Most Japanese who traveled abroad during this period were obsessed with Western machinery. Fukuzawa dutifully looked at gadgets while abroad, but he was more interested in how Western institutions functioned. He wanted to know the nuts and bolts of how banks, hospitals, and government agencies served the public in America and Europe.  

Fukuzawa Becomes a Writer 

 

Fukuzawa grasped the essential points of American democracy, and the wider concept of individual rights as it was understood throughout most of the West by the mid-1800s. He is credited with introducing a variety of abstract Western words into the Japanese language—from the fields of philosophy, civics, and economics. He often struggled to “invent” a Japanese word for these concepts when no equivalent yet existed. The ideas he championed include equal rights for women, representative government, and personal liberty.  

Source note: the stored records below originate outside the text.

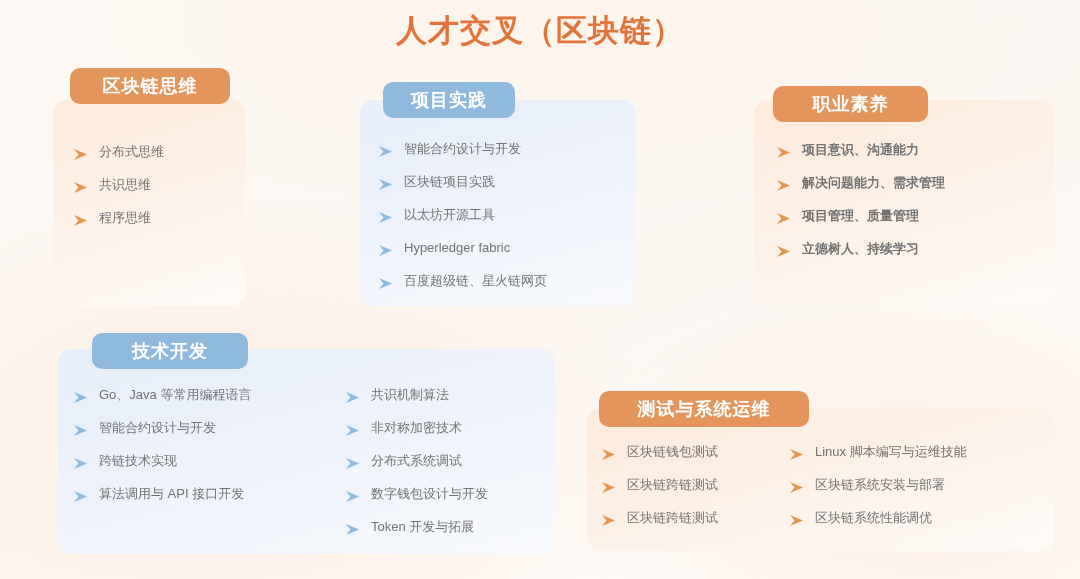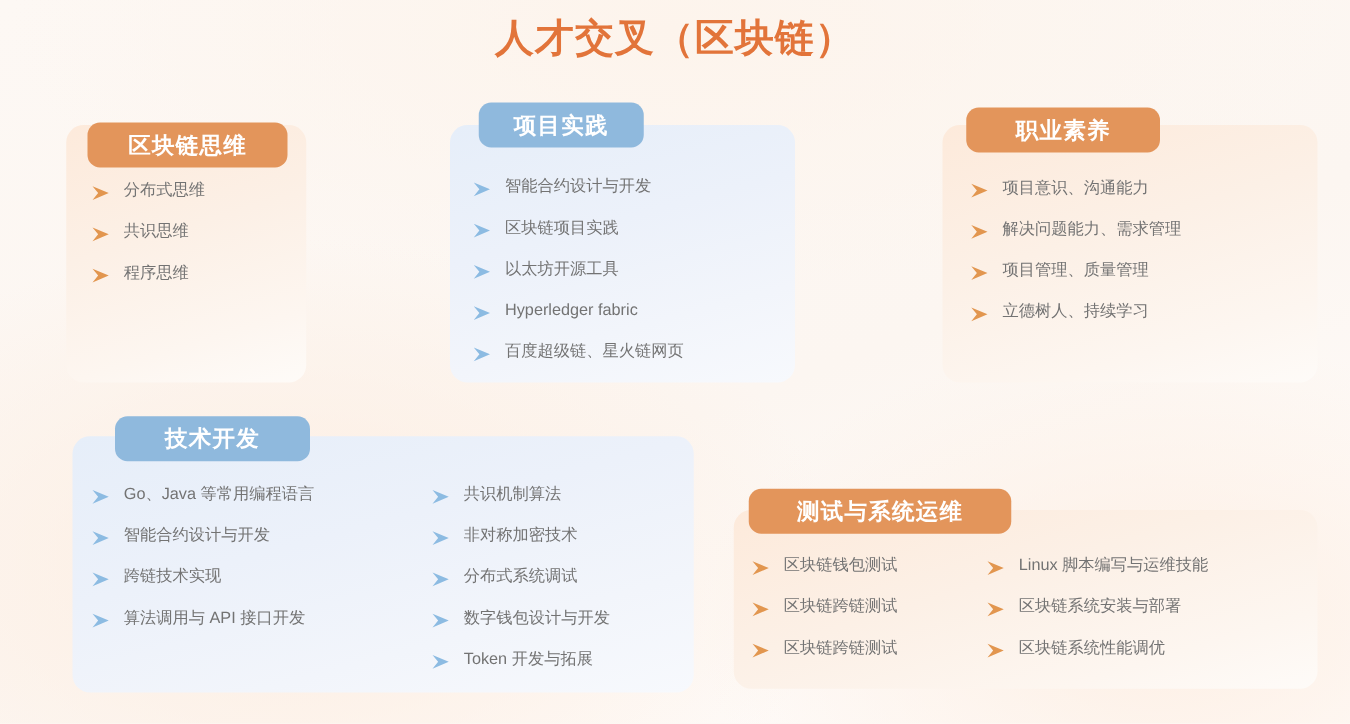--- a/index.html
+++ b/index.html
@@ -80,7 +80,7 @@
 <div class="title">人才交叉（区块链）</div>
 
 <div class="card warm" style="left:53px;top:100px;width:192px;height:206px;"></div>
-<div class="badge orange" style="left:70px;top:98px;width:160px;">区块链思维</div>
+<div class="badge orange" style="left:70px;top:68px;width:160px;">区块链思维</div>
 <div class="list" style="left:72px;top:144px;">
   <div class="item">
     <span class="arrow">

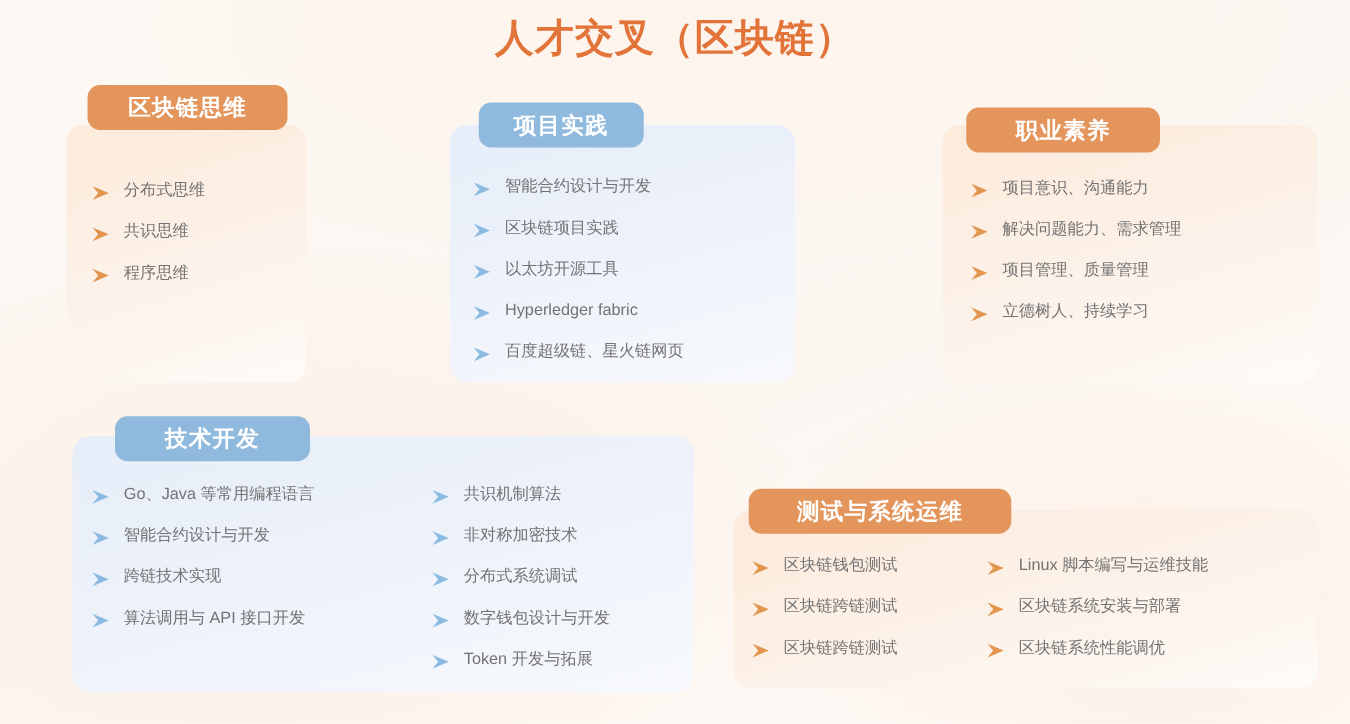--- a/index.html
+++ b/index.html
@@ -155,7 +155,7 @@
 
 <div class="card warm" style="left:754px;top:100px;width:300px;height:206px;"></div>
 <div class="badge orange" style="left:773px;top:86px;width:155px;">职业素养</div>
-<div class="list" style="left:775px;top:142px;">
+<div class="list" style="left:775px;top:142px;font-weight:bold;">
   <div class="item">
     <span class="arrow">
         <svg viewBox="0 0 18 18">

Fukuzawa’s first major written work was Conditions of the West, a three-volume series that he published between 1866 and 1870. These books were soon followed by others. The term “Fukuzawa books” became synonymous with Western learning.

 

Fukuzawa’s Attitudes about Japan and the West

 

Fukuzawa’s attitudes about his own country should not be misunderstood. On one hand, he did not flinch from exposing aspects of Japan that he believed to be backward. In An Outline of a Theory of Civilization, he describes Japan as “semi-civilized,” like China or the nations of the Middle East—and definitely inferior to America and Europe in the areas of culture, government, and science. At the same time, he was a devoted patriot. He asserted that Japan could overcome its weaknesses and deal with the nations of the West as equals.  

While never wavering from his calls for Japan’s modernization, in his later years Fukuzawa became convinced that the West did not practice what it preached. He was angered by the West’s imperialist land grabs in Asia, and the unequal treatment of non-whites in most Western countries. The behavior of the many Westerners in his midst also disillusioned him. He lamented that the foreign merchants and sailors who visited Japan were prone to drunkenness, dishonesty, and violent behavior.